INSTRUCTIONS FOR THE TASK: Please update the material below by replacing every "Internet" with "Web", leaving everything else unchanged.

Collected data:
.....
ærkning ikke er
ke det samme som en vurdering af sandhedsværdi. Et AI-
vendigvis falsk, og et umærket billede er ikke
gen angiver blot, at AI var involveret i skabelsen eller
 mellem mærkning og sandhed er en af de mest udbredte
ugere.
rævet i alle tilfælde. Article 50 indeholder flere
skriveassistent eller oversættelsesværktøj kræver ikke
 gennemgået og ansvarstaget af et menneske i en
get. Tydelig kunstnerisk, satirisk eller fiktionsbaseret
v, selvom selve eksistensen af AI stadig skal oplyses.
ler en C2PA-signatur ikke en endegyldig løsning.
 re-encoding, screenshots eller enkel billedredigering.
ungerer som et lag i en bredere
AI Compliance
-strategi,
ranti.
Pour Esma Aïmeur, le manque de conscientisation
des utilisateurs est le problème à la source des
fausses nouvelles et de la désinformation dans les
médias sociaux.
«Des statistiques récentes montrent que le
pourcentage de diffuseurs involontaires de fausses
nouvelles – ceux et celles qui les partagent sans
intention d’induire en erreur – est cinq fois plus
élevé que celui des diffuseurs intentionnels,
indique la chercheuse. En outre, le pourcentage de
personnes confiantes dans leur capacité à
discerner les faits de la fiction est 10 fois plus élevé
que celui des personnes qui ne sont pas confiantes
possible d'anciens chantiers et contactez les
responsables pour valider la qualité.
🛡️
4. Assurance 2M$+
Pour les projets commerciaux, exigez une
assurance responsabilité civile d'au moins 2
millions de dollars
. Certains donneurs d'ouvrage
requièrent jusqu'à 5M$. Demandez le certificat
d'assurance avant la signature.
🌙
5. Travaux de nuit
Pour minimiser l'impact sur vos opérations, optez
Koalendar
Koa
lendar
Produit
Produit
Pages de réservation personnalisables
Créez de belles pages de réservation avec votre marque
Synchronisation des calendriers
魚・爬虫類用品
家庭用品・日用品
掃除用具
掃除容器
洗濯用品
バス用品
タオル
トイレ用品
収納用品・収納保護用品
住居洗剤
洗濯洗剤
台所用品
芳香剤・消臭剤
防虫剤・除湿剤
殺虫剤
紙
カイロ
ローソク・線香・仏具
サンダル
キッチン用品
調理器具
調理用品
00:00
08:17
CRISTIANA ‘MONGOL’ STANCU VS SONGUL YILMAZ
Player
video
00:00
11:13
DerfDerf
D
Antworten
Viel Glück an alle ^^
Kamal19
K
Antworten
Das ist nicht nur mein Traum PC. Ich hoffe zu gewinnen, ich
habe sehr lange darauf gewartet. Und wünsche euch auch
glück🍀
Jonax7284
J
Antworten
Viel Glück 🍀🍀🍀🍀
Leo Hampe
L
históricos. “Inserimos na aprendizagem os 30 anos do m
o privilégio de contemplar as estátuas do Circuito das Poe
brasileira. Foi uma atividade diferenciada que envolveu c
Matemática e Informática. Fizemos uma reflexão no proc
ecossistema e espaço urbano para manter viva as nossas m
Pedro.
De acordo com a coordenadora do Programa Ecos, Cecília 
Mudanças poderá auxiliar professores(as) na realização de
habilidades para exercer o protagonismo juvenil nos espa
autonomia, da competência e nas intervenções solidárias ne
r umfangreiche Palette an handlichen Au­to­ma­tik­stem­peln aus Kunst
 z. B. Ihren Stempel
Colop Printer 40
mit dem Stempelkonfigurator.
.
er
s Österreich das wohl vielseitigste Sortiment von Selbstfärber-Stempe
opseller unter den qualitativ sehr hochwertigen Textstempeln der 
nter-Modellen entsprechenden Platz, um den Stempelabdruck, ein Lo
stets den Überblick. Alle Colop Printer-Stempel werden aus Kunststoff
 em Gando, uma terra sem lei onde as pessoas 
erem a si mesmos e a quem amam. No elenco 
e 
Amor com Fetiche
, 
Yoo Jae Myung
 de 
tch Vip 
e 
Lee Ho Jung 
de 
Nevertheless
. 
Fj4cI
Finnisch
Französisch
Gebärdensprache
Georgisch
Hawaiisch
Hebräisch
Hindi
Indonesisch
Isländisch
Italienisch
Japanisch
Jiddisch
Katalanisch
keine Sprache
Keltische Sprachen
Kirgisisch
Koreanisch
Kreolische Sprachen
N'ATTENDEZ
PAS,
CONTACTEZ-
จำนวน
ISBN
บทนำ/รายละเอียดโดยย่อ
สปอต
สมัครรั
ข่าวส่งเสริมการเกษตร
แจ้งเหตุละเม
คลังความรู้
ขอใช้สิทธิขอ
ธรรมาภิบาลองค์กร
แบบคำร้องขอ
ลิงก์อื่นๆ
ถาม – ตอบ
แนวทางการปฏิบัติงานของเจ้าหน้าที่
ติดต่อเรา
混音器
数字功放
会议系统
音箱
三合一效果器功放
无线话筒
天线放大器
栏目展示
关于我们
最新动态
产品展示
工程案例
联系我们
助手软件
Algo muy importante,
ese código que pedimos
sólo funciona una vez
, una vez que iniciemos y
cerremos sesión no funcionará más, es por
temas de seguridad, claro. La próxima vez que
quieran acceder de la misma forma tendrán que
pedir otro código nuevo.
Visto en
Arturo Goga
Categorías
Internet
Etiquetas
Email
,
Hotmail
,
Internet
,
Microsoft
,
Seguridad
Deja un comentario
.....
SOLUTION:
ærkning ikke er
ke det samme som en vurdering af sandhedsværdi. Et AI-
vendigvis falsk, og et umærket billede er ikke
gen angiver blot, at AI var involveret i skabelsen eller
 mellem mærkning og sandhed er en af de mest udbredte
ugere.
rævet i alle tilfælde. Article 50 indeholder flere
skriveassistent eller oversættelsesværktøj kræver ikke
 gennemgået og ansvarstaget af et menneske i en
get. Tydelig kunstnerisk, satirisk eller fiktionsbaseret
v, selvom selve eksistensen af AI stadig skal oplyses.
ler en C2PA-signatur ikke en endegyldig løsning.
 re-encoding, screenshots eller enkel billedredigering.
ungerer som et lag i en bredere
AI Compliance
-strategi,
ranti.
Pour Esma Aïmeur, le manque de conscientisation
des utilisateurs est le problème à la source des
fausses nouvelles et de la désinformation dans les
médias sociaux.
«Des statistiques récentes montrent que le
pourcentage de diffuseurs involontaires de fausses
nouvelles – ceux et celles qui les partagent sans
intention d’induire en erreur – est cinq fois plus
élevé que celui des diffuseurs intentionnels,
indique la chercheuse. En outre, le pourcentage de
personnes confiantes dans leur capacité à
discerner les faits de la fiction est 10 fois plus élevé
que celui des personnes qui ne sont pas confiantes
possible d'anciens chantiers et contactez les
responsables pour valider la qualité.
🛡️
4. Assurance 2M$+
Pour les projets commerciaux, exigez une
assurance responsabilité civile d'au moins 2
millions de dollars
. Certains donneurs d'ouvrage
requièrent jusqu'à 5M$. Demandez le certificat
d'assurance avant la signature.
🌙
5. Travaux de nuit
Pour minimiser l'impact sur vos opérations, optez
Koalendar
Koa
lendar
Produit
Produit
Pages de réservation personnalisables
Créez de belles pages de réservation avec votre marque
Synchronisation des calendriers
魚・爬虫類用品
家庭用品・日用品
掃除用具
掃除容器
洗濯用品
バス用品
タオル
トイレ用品
収納用品・収納保護用品
住居洗剤
洗濯洗剤
台所用品
芳香剤・消臭剤
防虫剤・除湿剤
殺虫剤
紙
カイロ
ローソク・線香・仏具
サンダル
キッチン用品
調理器具
調理用品
00:00
08:17
CRISTIANA ‘MONGOL’ STANCU VS SONGUL YILMAZ
Player
video
00:00
11:13
DerfDerf
D
Antworten
Viel Glück an alle ^^
Kamal19
K
Antworten
Das ist nicht nur mein Traum PC. Ich hoffe zu gewinnen, ich
habe sehr lange darauf gewartet. Und wünsche euch auch
glück🍀
Jonax7284
J
Antworten
Viel Glück 🍀🍀🍀🍀
Leo Hampe
L
históricos. “Inserimos na aprendizagem os 30 anos do m
o privilégio de contemplar as estátuas do Circuito das Poe
brasileira. Foi uma atividade diferenciada que envolveu c
Matemática e Informática. Fizemos uma reflexão no proc
ecossistema e espaço urbano para manter viva as nossas m
Pedro.
De acordo com a coordenadora do Programa Ecos, Cecília 
Mudanças poderá auxiliar professores(as) na realização de
habilidades para exercer o protagonismo juvenil nos espa
autonomia, da competência e nas intervenções solidárias ne
r umfangreiche Palette an handlichen Au­to­ma­tik­stem­peln aus Kunst
 z. B. Ihren Stempel
Colop Printer 40
mit dem Stempelkonfigurator.
.
er
s Österreich das wohl vielseitigste Sortiment von Selbstfärber-Stempe
opseller unter den qualitativ sehr hochwertigen Textstempeln der 
nter-Modellen entsprechenden Platz, um den Stempelabdruck, ein Lo
stets den Überblick. Alle Colop Printer-Stempel werden aus Kunststoff
 em Gando, uma terra sem lei onde as pessoas 
erem a si mesmos e a quem amam. No elenco 
e 
Amor com Fetiche
, 
Yoo Jae Myung
 de 
tch Vip 
e 
Lee Ho Jung 
de 
Nevertheless
. 
Fj4cI
Finnisch
Französisch
Gebärdensprache
Georgisch
Hawaiisch
Hebräisch
Hindi
Indonesisch
Isländisch
Italienisch
Japanisch
Jiddisch
Katalanisch
keine Sprache
Keltische Sprachen
Kirgisisch
Koreanisch
Kreolische Sprachen
N'ATTENDEZ
PAS,
CONTACTEZ-
จำนวน
ISBN
บทนำ/รายละเอียดโดยย่อ
สปอต
สมัครรั
ข่าวส่งเสริมการเกษตร
แจ้งเหตุละเม
คลังความรู้
ขอใช้สิทธิขอ
ธรรมาภิบาลองค์กร
แบบคำร้องขอ
ลิงก์อื่นๆ
ถาม – ตอบ
แนวทางการปฏิบัติงานของเจ้าหน้าที่
ติดต่อเรา
混音器
数字功放
会议系统
音箱
三合一效果器功放
无线话筒
天线放大器
栏目展示
关于我们
最新动态
产品展示
工程案例
联系我们
助手软件
Algo muy importante,
ese código que pedimos
sólo funciona una vez
, una vez que iniciemos y
cerremos sesión no funcionará más, es por
temas de seguridad, claro. La próxima vez que
quieran acceder de la misma forma tendrán que
pedir otro código nuevo.
Visto en
Arturo Goga
Categorías
Web
Etiquetas
Email
,
Hotmail
,
Web
,
Microsoft
,
Seguridad
Deja un comentario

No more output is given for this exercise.